#### TASK REQUIREMENTS
Only lines holding the word "taux" are wanted from the records; copy all of them.

#### RECORD EXTRACTS
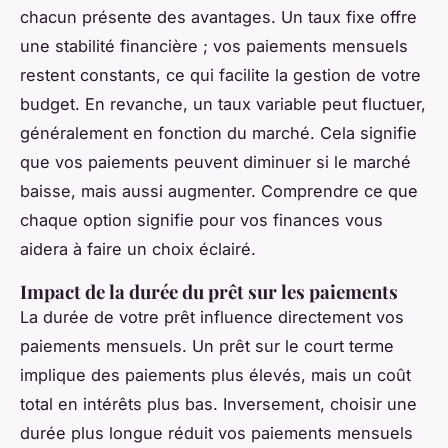
chacun présente des avantages. Un taux fixe offre
une stabilité financière ; vos paiements mensuels
restent constants, ce qui facilite la gestion de votre
budget. En revanche, un taux variable peut fluctuer,
généralement en fonction du marché. Cela signifie
que vos paiements peuvent diminuer si le marché
baisse, mais aussi augmenter. Comprendre ce que
chaque option signifie pour vos finances vous
aidera à faire un choix éclairé.
Impact de la durée du prêt sur les paiements
La durée de votre prêt influence directement vos
paiements mensuels. Un prêt sur le court terme
implique des paiements plus élevés, mais un coût
total en intérêts plus bas. Inversement, choisir une
durée plus longue réduit vos paiements mensuels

#### ANSWER TO THE PROBLEM
chacun présente des avantages. Un taux fixe offre
budget. En revanche, un taux variable peut fluctuer,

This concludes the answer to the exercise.